| AIM A |
Write out the passage on the founding of Tyre, starting with "Herodotus, lived between" and going on through "around 5000 BC.".

| SELECTION |

[Start]

Contributed by Edmond Nicolas.
In “The Histories”, Book II, 44, Herodotus tells us:
"And being desirous of obtaining certain information from whatever source I could, I sailed to Tyre in Phoenicia, having heard that there was a temple dedicated to Heracles [Greek version of Phoenician god Melqart (1)] in that city. And I saw it richly adorned with a great variety of offerings. I observed two pillars, one of pure gold, the other of precious emerald crystal, both shining exceedingly at night. I talked with the priests and asked them when their temple had been built. I found their account was at odds with the version of the Greeks, as they stated their temple had been built when Tyre was founded, which was two thousand three hundred years previously”.
Herodotus, lived between 480 and 420 BC and his personal visit to Tyre provides us with valuable information that allows us today to determine that Tyre was founded around 2700 BC. Yet, Tyre is considered too young a Phoenician city compared to its sister Sidon whose origins go back to around 4000 BC, with both cities being much younger than their mother city Byblos founded around 5000 BC.

[End]

| AIM B |
Repeat the rows below word for word, starting with the line with "order: Cornales" and going on through the last line of the rows.

| RECORDS |

[Start]

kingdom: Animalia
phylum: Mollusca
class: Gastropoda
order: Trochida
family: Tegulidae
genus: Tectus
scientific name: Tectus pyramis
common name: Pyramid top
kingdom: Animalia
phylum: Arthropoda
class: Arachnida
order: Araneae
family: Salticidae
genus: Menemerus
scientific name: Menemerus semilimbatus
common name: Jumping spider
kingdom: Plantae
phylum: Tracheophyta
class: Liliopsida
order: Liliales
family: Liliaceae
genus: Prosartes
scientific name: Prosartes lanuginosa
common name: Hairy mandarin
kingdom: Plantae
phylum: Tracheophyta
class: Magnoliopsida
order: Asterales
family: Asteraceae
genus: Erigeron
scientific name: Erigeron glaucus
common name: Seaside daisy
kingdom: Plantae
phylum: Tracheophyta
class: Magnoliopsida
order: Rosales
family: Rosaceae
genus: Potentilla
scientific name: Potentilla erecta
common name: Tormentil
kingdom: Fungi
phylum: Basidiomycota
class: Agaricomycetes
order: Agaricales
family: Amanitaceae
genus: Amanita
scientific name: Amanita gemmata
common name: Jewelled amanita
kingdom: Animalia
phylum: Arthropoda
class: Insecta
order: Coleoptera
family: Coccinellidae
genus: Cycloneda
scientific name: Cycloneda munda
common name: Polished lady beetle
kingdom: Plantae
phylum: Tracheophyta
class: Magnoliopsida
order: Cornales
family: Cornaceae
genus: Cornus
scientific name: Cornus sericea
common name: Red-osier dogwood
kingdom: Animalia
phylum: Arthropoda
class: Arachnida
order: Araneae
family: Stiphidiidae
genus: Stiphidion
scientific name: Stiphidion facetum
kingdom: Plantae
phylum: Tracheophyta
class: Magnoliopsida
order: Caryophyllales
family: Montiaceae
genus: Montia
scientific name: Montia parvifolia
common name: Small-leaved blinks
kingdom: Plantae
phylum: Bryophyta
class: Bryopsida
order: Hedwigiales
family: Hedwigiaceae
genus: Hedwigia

[End]

| FULL ANSWER A |
Herodotus, lived between 480 and 420 BC and his personal visit to Tyre provides us with valuable information that allows us today to determine that Tyre was founded around 2700 BC. Yet, Tyre is considered too young a Phoenician city compared to its sister Sidon whose origins go back to around 4000 BC, with both cities being much younger than their mother city Byblos founded around 5000 BC.

| FULL ANSWER B |
order: Cornales
family: Cornaceae
genus: Cornus
scientific name: Cornus sericea
common name: Red-osier dogwood
kingdom: Animalia
phylum: Arthropoda
class: Arachnida
order: Araneae
family: Stiphidiidae
genus: Stiphidion
scientific name: Stiphidion facetum
kingdom: Plantae
phylum: Tracheophyta
class: Magnoliopsida
order: Caryophyllales
family: Montiaceae
genus: Montia
scientific name: Montia parvifolia
common name: Small-leaved blinks
kingdom: Plantae
phylum: Bryophyta
class: Bryopsida
order: Hedwigiales
family: Hedwigiaceae
genus: Hedwigia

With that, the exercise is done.